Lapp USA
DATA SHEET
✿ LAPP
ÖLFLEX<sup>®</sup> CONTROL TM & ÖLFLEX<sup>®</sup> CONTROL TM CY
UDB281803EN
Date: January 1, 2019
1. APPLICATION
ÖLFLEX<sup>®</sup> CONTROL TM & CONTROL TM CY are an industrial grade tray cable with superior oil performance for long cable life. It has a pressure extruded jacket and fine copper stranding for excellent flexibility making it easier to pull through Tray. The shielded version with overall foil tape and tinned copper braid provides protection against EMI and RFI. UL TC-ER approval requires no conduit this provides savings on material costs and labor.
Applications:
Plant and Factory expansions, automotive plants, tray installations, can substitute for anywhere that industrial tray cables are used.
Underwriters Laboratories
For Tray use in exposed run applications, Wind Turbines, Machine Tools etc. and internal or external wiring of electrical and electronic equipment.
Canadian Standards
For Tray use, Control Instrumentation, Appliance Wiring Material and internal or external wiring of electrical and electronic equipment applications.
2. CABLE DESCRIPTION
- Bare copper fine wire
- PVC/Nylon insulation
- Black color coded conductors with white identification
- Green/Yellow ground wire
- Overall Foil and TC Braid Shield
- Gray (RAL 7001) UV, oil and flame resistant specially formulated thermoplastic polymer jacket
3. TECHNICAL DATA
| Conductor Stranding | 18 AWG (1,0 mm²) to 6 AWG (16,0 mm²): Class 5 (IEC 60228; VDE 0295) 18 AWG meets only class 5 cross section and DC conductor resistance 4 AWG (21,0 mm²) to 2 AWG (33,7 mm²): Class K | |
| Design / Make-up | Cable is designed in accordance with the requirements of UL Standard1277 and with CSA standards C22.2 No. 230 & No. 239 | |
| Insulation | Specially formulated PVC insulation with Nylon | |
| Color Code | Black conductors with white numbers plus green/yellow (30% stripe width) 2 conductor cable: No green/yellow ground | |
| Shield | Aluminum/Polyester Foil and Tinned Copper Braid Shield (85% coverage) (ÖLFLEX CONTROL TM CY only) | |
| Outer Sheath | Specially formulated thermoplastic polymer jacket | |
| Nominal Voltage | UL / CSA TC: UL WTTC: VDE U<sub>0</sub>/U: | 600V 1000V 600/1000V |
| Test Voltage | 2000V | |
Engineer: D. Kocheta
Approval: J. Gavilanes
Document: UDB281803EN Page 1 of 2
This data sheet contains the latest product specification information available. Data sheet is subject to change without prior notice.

• **REQUIRED ACTION**: Reproduce exactly the first line of the listing and every line after it, through the one containing "1. APPLICATION". Nothing else belongs in the output.

• **SOLUTION**:
Lapp USA
DATA SHEET
✿ LAPP
ÖLFLEX<sup>®</sup> CONTROL TM & ÖLFLEX<sup>®</sup> CONTROL TM CY
UDB281803EN
Date: January 1, 2019
1. APPLICATION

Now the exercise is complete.